Extracted page text data
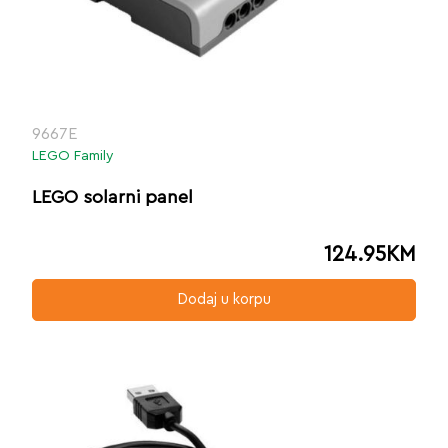
9667E
LEGO Family
LEGO solarni panel
124.95
KM
Dodaj u korpu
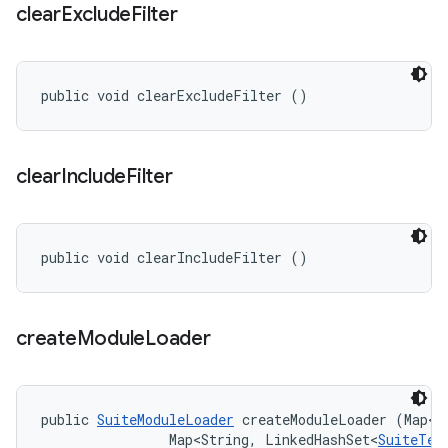
clear
Exclude
Filter
public void clearExcludeFilter ()
clear
Include
Filter
public void clearIncludeFilter ()
create
Module
Loader
public 
SuiteModuleLoader
 createModuleLoader (Map<S
                Map<String, LinkedHashSet<
SuiteTes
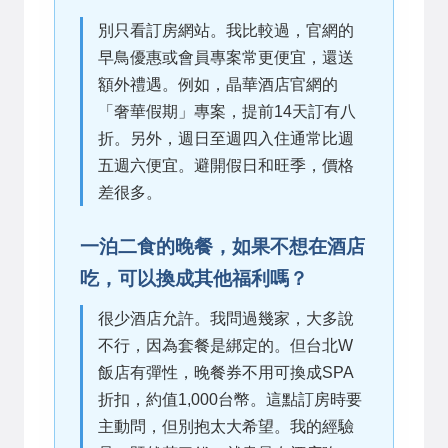
別只看訂房網站。我比較過，官網的
早鳥優惠或會員專案常更便宜，還送
額外禮遇。例如，晶華酒店官網的
「奢華假期」專案，提前14天訂有八
折。另外，週日至週四入住通常比週
五週六便宜。避開假日和旺季，價格
差很多。
一泊二食的晚餐，如果不想在酒店
吃，可以換成其他福利嗎？
很少酒店允許。我問過幾家，大多說
不行，因為套餐是綁定的。但台北W
飯店有彈性，晚餐券不用可換成SPA
折扣，約值1,000台幣。這點訂房時要
主動問，但別抱太大希望。我的經驗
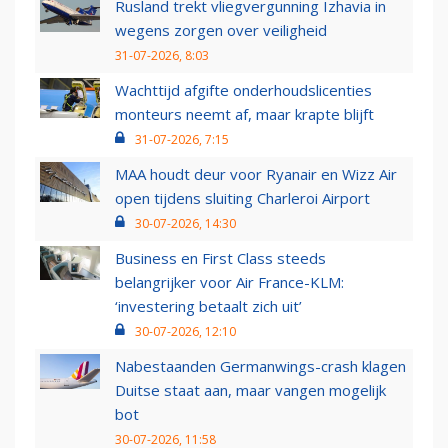
Rusland trekt vliegvergunning Izhavia in
wegens zorgen over veiligheid
31-07-2026, 8:03
Wachttijd afgifte onderhoudslicenties
monteurs neemt af, maar krapte blijft
31-07-2026, 7:15
MAA houdt deur voor Ryanair en Wizz Air
open tijdens sluiting Charleroi Airport
30-07-2026, 14:30
Business en First Class steeds
belangrijker voor Air France-KLM:
‘investering betaalt zich uit’
30-07-2026, 12:10
Nabestaanden Germanwings-crash klagen
Duitse staat aan, maar vangen mogelijk
bot
30-07-2026, 11:58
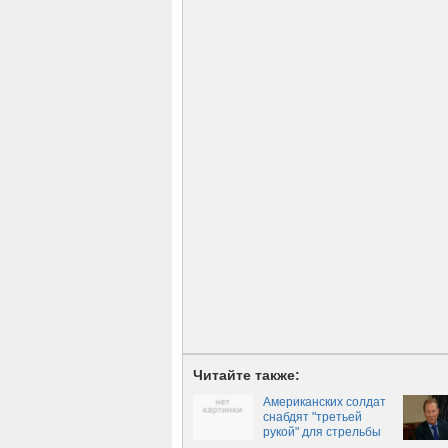
Читайте также:
Американских солдат
снабдят "третьей
рукой" для стрельбы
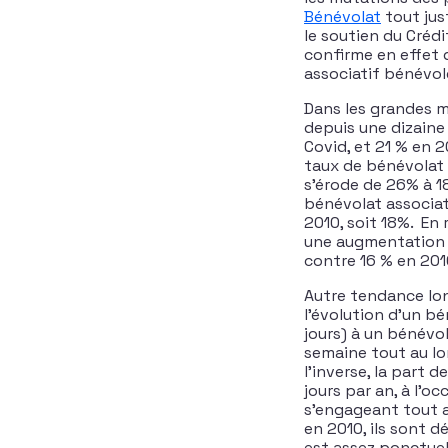
Bénévolat
tout jus
le soutien du Crédi
confirme en effet 
associatif bénévol
Dans les grandes m
depuis une dizaine
Covid, et 21 % en 2
taux de bénévolat 
s’érode de 26% à 1
bénévolat associat
2010, soit 18%. En
une augmentation 
contre 16 % en 201
Autre tendance lon
l’évolution d’un b
jours) à un bénévo
semaine tout au lo
l’inverse, la part
jours par an, à l’
s’engageant tout a
en 2010, ils sont 
est assez ponctuel,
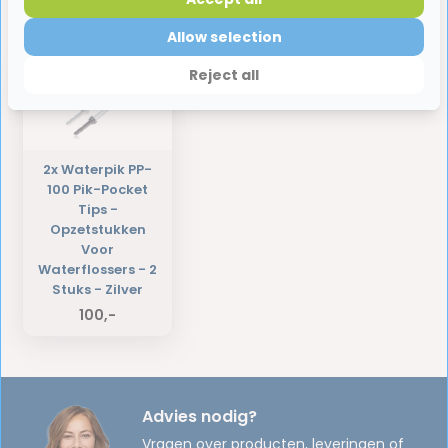
Laatst bekeken producten
Allow selection
Reject all
2x Waterpik PP-
100 Pik-Pocket
Tips -
Opzetstukken
Voor
Waterflossers - 2
Stuks - Zilver
100,-
Advies nodig?
Vragen over producten, leveringen of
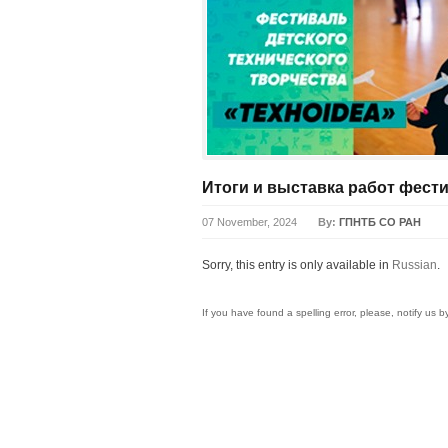
Итоги и выставка работ фести
07 November, 2024
By:
ГПНТБ СО РАН
Sorry, this entry is only available in
Russian
.
If you have found a spelling error, please, notify us 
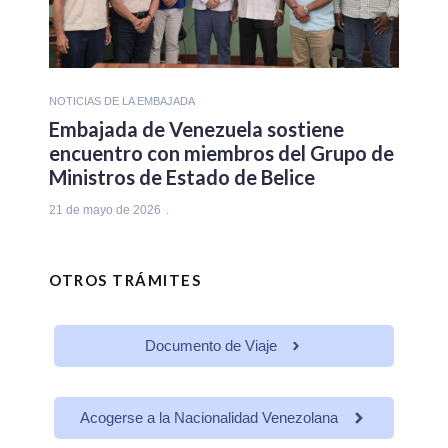
NOTICIAS DE LA EMBAJADA
Embajada de Venezuela sostiene
encuentro con miembros del Grupo de
Ministros de Estado de Belice
21 de mayo de 2026
OTROS TRÁMITES
Documento de Viaje
Acogerse a la Nacionalidad Venezolana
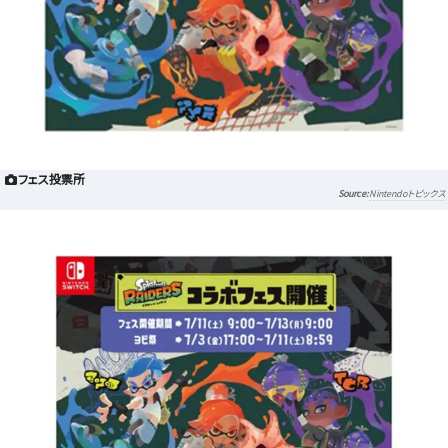
フェス投票所
Nintendoトピックス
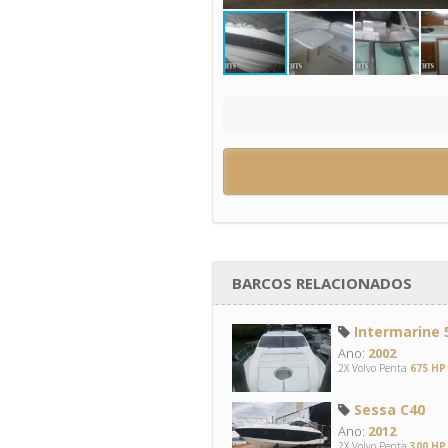
BARCOS RELACIONADOS
Intermarine 5
Ano:
2002
2X Volvo Penta
675 HP
Sessa C40
Ano:
2012
2X Volvo Penta
300 HP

_Work instructions:_
Copy out each line of the entries that holds "tout".

_Solution to this problem:_
tout jus
semaine tout au lo
s’engageant tout a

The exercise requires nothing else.